Regardless of whether a claim has merit or not, the reality is that most are settled
‘out of court’ as a matter of commercial expediency.
So how do you protect your assets from the marauding hordes? How do you conserve
them for the benefit of yourself and your family without losing control of them
at the same time? What sort of a gambler are you? How well do you sleep at night?
In short, what are your options?
How can business owners protect themselves?
Running a small business is an incredibly risky, and often difficult, venture. Starting,
planning and marketing a small business only gets you off the ground--if you can
make it that far. Day-to-day duties require the sound management of office, employees
and tax. Then there is that little matter of actually providing products and services,
while balancing these duties.
Of course, the bottom line to all of this is turning a profit: one large enough
to justify all these expenditures of time, money and effort. Success is the eagerly
anticipated reward for taking the plunge and exposing yourself to all of the various
risks at all of the various stages of small business formation and growth.
Unfortunately, we cannot offer you the services of a guardian angel to protect all
that you have built up in your small business. But we can point you in the direction
of the next best thing--a comprehensive asset protection plan.
Asset protection planning is the true "level playing field" on which all
businesses conduct economic transactions. Large businesses know this, and they have
teams of lawyers and accountants constantly looking out for their best interests,
according to the rules of play.
The problem is, most small businesses don't (and won't ever) have these kinds of
resources available to them.

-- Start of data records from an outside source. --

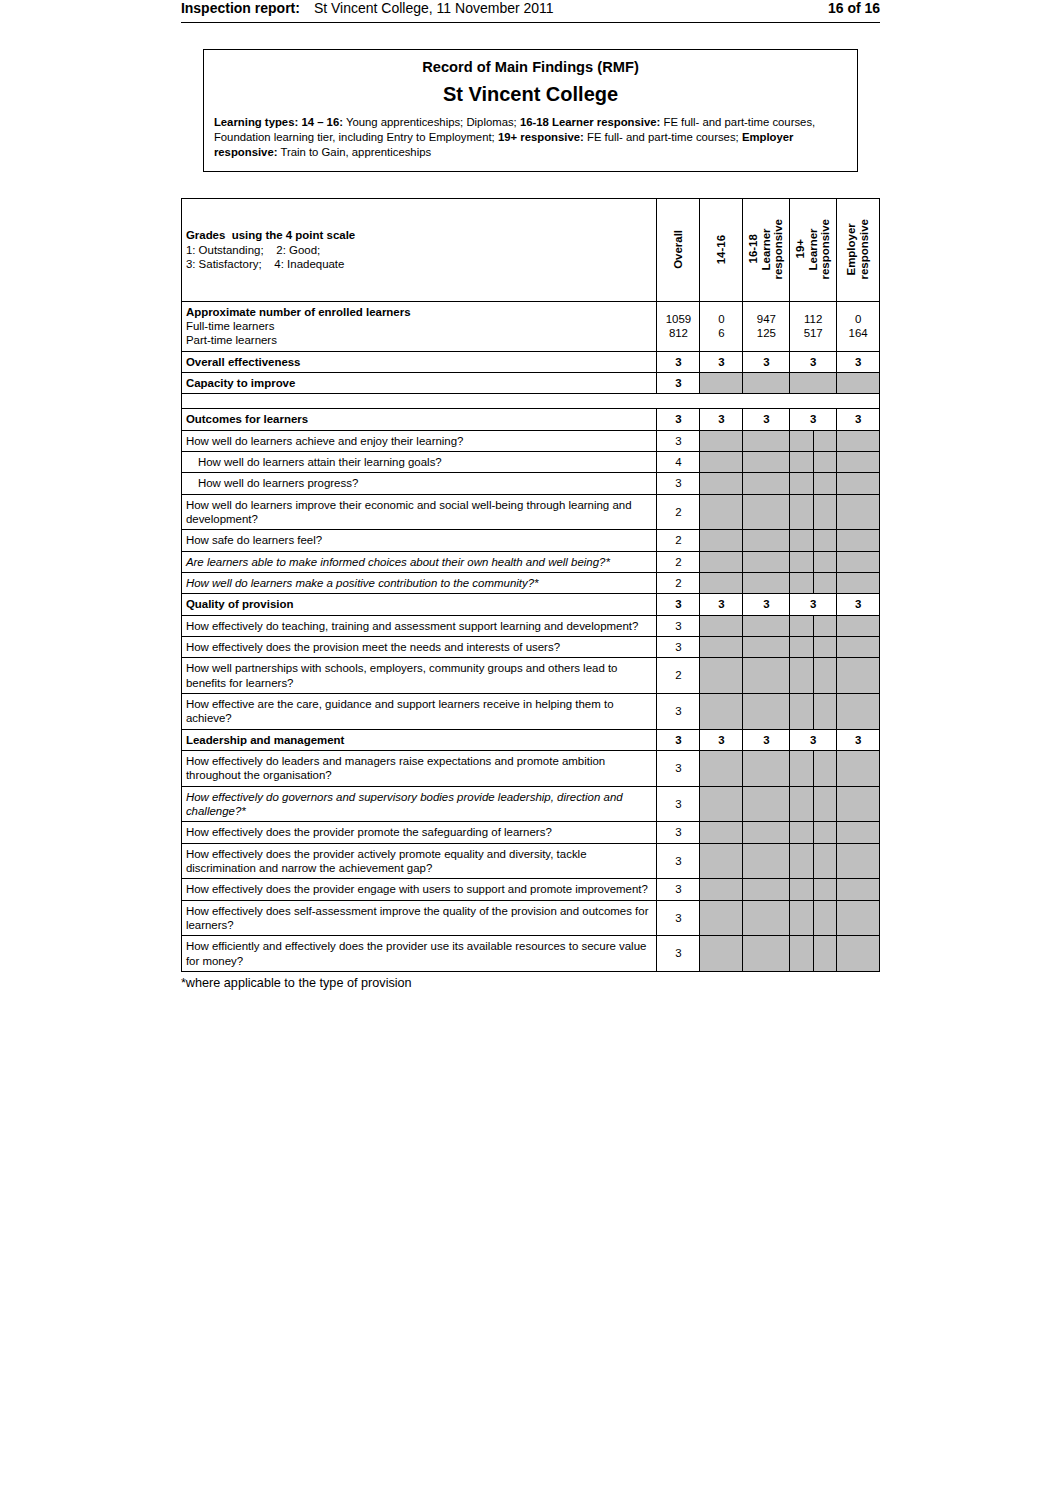Inspection report: St Vincent College, 11 November 2011
16 of 16
Record of Main Findings (RMF)
St Vincent College
Learning types: 14 – 16: Young apprenticeships; Diplomas; 16-18 Learner responsive: FE full- and part-time courses, Foundation learning tier, including Entry to Employment; 19+ responsive: FE full- and part-time courses; Employer responsive: Train to Gain, apprenticeships
| Grades using the 4 point scale 1: Outstanding; 2: Good; 3: Satisfactory; 4: Inadequate | Overall | 14-16 | 16-18 Learner responsive | 19+ Learner responsive | Employer responsive |
| --- | --- | --- | --- | --- | --- |
| Approximate number of enrolled learners Full-time learners Part-time learners | 1059 812 | 0 6 | 947 125 | 112 517 | 0 164 |
| Overall effectiveness | 3 | 3 | 3 | 3 | 3 |
| Capacity to improve | 3 | | | | |
| Outcomes for learners | 3 | 3 | 3 | 3 | 3 |
| How well do learners achieve and enjoy their learning? | 3 | | | | |
| How well do learners attain their learning goals? | 4 | | | | |
| How well do learners progress? | 3 | | | | |
| How well do learners improve their economic and social well-being through learning and development? | 2 | | | | |
| How safe do learners feel? | 2 | | | | |
| Are learners able to make informed choices about their own health and well being?* | 2 | | | | |
| How well do learners make a positive contribution to the community?* | 2 | | | | |
| Quality of provision | 3 | 3 | 3 | 3 | 3 |
| How effectively do teaching, training and assessment support learning and development? | 3 | | | | |
| How effectively does the provision meet the needs and interests of users? | 3 | | | | |
| How well partnerships with schools, employers, community groups and others lead to benefits for learners? | 2 | | | | |
| How effective are the care, guidance and support learners receive in helping them to achieve? | 3 | | | | |
| Leadership and management | 3 | 3 | 3 | 3 | 3 |
| How effectively do leaders and managers raise expectations and promote ambition throughout the organisation? | 3 | | | | |
| How effectively do governors and supervisory bodies provide leadership, direction and challenge?* | 3 | | | | |
| How effectively does the provider promote the safeguarding of learners? | 3 | | | | |
| How effectively does the provider actively promote equality and diversity, tackle discrimination and narrow the achievement gap? | 3 | | | | |
| How effectively does the provider engage with users to support and promote improvement? | 3 | | | | |
| How effectively does self-assessment improve the quality of the provision and outcomes for learners? | 3 | | | | |
| How efficiently and effectively does the provider use its available resources to secure value for money? | 3 | | | | |
*where applicable to the type of provision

Moreover, many are unaware of the protections granted
to them (and all businesses) under law.
This puts small business owners at a distinct (and unnecessary) disadvantage in
the world of commerce, leaving them exposed to risks that may be completely out
of their control.
Asset Protection Planning for Your Small Business
However, it needn't be this way. To this end Civic Legal have compiled
a set of strategies and helpful advice that, once executed well in advance of any
trouble, would help preclude the need for a guardian angel to bail you out of any
worst-case scenario.
In addition, these asset protection planning strategies are equally available to
debtors and creditors alike, and wise entrepreneurs should engage in these strategies,
no matter which side of the relationship they are on. But for the purposes of explanation,
the discussion that follows is told from the debtor's point-of-view.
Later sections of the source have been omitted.